Wychodząc z banku uniosła głowę i spojrzała w niemal bezchmurne niebo i oślepiające ją jesienne słonce. Dziś były jej urodzony. Może powinna sprawić sobie jakiś prezent? Może to rozluźniło by ją choć na moment.

Uśmiechnęła się do siebie i spychając na bok wszystkie negatywne myśli, sięgnęła po telefon odszukała w Internecie najbliższego salonu fryzjerskiego. Rozpoczął się nowy rozdział w jej życiu, który przypieczętowała zmianą wizerunku. Wyraźnie krótsze włosy miały godzinę później odcień ciemnego kasztanu. Teraz ledwie sięgały jej brody.

Zerknęła na zegarek w telefonie. Zbliżało się południe. Z pracy powinna wrócić dopiero około siedemnastej. Czy jednak do dziecinne ukrywanie się przez Karoliną miało jakiś sens? Przecież przez dłuższy czas nie będzie chodziła do normalnej pracy. Więc jak miała wyjaśnić, że stać ją było na cokolwiek? Na początku mogła się zasłaniać oszczędnościami, ale na dłuższą metę ta wymówka straci na wiarygodności.

Przycisnęła palce do skroni. Czy te komplikacje atakujące ją na każdym kroku kiedyś się skończą?

Westchnęła i wsiadła do autobusu, który miał ją zawieźć niemalże pod blok.

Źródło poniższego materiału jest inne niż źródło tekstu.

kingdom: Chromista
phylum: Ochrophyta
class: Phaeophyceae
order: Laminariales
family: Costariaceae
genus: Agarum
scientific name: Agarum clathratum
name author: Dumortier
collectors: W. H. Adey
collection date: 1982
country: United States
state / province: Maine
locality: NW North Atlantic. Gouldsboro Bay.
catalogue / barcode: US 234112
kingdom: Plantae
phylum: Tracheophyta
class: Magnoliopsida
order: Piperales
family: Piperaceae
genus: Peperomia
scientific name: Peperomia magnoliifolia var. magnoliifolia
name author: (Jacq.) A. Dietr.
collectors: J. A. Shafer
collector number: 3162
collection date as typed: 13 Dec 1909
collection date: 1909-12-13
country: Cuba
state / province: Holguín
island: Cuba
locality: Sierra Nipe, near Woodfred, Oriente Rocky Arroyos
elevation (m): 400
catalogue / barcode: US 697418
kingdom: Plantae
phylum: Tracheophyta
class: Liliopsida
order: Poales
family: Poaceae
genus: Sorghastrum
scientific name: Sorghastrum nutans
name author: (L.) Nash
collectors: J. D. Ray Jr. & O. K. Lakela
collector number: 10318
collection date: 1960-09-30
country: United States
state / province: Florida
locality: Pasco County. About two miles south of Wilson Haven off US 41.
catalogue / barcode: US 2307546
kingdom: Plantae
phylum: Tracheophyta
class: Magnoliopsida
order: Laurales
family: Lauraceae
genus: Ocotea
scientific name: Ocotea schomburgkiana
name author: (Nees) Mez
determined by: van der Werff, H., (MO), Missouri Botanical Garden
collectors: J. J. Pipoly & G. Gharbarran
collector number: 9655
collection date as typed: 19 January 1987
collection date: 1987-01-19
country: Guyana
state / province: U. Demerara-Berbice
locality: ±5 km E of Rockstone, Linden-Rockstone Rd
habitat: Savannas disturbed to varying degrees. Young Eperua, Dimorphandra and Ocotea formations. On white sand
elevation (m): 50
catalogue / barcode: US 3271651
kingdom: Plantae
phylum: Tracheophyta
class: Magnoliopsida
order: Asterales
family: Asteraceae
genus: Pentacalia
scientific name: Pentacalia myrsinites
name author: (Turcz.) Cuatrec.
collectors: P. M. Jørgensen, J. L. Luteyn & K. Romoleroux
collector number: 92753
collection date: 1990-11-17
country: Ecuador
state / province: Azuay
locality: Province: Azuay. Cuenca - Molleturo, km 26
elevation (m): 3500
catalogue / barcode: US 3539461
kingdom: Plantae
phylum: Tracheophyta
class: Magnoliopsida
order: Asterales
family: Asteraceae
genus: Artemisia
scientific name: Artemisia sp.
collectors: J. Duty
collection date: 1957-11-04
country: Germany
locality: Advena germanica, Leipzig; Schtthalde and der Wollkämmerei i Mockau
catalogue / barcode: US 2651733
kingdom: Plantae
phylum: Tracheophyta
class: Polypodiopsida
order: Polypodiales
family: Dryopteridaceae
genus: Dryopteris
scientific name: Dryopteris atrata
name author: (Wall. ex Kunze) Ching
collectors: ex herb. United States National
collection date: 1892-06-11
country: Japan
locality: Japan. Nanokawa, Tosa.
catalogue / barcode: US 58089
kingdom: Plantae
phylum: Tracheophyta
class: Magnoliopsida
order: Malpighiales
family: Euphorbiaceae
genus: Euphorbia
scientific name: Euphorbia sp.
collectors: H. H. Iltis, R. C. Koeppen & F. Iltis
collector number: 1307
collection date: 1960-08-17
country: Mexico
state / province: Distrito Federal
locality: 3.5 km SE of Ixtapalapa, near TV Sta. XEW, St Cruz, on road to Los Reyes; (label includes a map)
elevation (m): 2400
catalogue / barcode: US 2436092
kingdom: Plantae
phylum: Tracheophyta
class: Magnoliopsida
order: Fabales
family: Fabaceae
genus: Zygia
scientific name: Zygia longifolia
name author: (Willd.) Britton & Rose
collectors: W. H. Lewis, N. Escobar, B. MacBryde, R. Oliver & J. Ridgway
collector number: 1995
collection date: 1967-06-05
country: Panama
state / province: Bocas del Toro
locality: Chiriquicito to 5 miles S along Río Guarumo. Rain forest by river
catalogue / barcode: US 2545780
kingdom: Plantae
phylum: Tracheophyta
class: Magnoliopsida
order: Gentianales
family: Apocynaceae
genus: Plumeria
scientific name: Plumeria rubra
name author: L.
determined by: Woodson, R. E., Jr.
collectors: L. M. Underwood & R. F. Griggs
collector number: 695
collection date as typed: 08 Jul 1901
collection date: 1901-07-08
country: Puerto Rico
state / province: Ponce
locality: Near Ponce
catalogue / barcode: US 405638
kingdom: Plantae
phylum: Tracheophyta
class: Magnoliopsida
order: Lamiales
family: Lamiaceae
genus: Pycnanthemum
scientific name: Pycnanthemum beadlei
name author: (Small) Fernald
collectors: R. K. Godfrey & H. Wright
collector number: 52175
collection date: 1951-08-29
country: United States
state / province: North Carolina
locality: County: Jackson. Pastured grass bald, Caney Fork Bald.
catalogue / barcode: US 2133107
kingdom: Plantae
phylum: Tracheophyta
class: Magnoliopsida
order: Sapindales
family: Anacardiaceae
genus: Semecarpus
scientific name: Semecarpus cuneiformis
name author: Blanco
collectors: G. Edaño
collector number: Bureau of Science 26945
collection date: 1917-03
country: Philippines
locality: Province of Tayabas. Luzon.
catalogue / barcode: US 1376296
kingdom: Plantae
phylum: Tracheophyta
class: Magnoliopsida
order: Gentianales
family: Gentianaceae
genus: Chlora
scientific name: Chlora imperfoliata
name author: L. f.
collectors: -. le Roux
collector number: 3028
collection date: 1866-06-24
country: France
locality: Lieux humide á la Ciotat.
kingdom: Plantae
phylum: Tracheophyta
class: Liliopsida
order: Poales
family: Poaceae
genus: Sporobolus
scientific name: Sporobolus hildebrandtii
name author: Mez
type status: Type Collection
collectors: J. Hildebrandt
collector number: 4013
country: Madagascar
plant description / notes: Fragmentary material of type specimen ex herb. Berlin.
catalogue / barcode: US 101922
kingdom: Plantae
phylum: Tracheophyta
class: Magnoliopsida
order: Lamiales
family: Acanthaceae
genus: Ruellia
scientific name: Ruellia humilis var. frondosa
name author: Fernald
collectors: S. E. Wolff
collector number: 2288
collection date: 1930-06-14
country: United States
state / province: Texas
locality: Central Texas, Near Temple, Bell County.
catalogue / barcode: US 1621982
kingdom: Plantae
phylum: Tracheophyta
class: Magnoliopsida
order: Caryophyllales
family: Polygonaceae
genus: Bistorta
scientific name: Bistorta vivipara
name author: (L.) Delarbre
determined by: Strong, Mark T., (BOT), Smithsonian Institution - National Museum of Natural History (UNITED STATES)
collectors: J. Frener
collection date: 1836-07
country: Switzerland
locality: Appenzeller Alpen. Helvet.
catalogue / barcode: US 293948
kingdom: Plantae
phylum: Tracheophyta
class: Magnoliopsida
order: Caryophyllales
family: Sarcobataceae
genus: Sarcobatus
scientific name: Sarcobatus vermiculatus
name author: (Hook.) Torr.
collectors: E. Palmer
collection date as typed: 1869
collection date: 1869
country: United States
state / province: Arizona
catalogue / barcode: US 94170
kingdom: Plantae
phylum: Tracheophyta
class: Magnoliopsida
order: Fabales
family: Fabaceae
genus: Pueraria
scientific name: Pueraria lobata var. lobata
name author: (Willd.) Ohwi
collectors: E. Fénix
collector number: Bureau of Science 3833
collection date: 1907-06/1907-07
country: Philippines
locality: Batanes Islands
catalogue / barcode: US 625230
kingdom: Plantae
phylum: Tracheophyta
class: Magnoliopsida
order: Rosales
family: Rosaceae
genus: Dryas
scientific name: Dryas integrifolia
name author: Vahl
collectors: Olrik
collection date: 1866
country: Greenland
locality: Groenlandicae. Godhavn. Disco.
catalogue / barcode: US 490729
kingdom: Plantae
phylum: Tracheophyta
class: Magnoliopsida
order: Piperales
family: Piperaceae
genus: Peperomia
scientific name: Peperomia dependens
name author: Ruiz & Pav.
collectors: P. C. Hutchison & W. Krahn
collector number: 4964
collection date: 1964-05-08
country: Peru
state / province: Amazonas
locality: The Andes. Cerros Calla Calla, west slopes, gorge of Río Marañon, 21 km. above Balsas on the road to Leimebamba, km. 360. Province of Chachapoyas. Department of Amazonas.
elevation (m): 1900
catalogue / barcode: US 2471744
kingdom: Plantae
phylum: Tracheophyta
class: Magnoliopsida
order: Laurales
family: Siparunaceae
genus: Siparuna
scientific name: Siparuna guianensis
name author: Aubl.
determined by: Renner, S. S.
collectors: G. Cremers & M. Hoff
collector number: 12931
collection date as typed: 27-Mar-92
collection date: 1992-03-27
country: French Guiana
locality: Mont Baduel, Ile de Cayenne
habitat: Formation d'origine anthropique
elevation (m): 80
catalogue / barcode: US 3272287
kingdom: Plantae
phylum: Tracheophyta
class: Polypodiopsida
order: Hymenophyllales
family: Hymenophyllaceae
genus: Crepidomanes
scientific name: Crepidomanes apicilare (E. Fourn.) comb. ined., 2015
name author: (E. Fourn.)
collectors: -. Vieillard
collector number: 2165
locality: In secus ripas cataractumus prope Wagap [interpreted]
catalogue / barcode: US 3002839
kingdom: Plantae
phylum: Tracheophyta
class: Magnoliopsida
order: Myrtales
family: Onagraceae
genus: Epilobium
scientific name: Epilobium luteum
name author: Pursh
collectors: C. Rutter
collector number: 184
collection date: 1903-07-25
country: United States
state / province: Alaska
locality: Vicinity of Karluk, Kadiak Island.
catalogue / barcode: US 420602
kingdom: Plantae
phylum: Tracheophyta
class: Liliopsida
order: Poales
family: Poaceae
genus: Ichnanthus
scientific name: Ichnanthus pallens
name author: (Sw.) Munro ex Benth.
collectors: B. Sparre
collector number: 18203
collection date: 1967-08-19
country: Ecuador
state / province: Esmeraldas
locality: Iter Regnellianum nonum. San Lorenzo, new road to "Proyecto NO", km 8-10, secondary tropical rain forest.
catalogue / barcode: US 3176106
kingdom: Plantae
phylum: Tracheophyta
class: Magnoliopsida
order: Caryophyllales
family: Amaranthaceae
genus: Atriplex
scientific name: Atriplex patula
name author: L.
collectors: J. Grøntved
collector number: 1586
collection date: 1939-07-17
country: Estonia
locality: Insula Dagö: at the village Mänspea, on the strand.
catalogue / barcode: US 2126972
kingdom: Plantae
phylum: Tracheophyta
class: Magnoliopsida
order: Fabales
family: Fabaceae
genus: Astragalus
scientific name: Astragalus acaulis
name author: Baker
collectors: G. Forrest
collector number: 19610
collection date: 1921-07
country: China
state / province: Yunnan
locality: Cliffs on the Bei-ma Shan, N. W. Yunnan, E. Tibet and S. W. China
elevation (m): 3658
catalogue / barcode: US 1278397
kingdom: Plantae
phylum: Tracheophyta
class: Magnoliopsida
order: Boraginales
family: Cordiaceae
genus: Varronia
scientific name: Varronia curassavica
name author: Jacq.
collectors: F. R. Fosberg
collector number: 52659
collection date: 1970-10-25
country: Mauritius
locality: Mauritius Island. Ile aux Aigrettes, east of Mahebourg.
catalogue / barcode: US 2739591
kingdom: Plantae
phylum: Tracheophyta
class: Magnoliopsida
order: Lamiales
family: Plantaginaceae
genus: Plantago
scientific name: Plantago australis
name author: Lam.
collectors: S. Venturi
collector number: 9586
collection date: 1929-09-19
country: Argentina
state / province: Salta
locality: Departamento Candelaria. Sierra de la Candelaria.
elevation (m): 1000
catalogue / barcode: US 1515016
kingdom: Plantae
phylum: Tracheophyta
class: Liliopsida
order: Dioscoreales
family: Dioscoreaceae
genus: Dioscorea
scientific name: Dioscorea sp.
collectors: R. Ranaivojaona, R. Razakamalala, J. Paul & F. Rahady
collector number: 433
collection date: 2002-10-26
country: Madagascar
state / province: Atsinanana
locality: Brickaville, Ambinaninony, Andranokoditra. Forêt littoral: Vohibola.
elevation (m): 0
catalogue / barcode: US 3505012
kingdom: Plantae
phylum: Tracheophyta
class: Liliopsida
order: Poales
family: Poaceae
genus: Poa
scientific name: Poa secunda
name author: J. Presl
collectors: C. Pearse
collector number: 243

Gdy weszła do mieszkania nie było tak żywej duszy, nie licząc zbłąkanej muchy, która bzyczała gdzieś na kuchennej firance.

Nastawiła wodę na herbatę i włączyła w laptopie swój ulubiony serial. Postanowiła oddać się tego dnia lenistwu, co nie było wcale takie łatwe, biorąc pod uwagę czający się w zakamarkach jej podświadomości niepokój.

Dopiero około godziny siedemnastej, gdy jej oczy były na wpół zamknięte, a jej myśli leniwie błądziły między jawą a snem, rozległ się zgrzyt zamka. Zerwała się do pozycji siedzącej i odgarnęła włosy z czoła. Zerknęła na zegarek w komputerze. To najpewniej Karolina wróciła z pracy.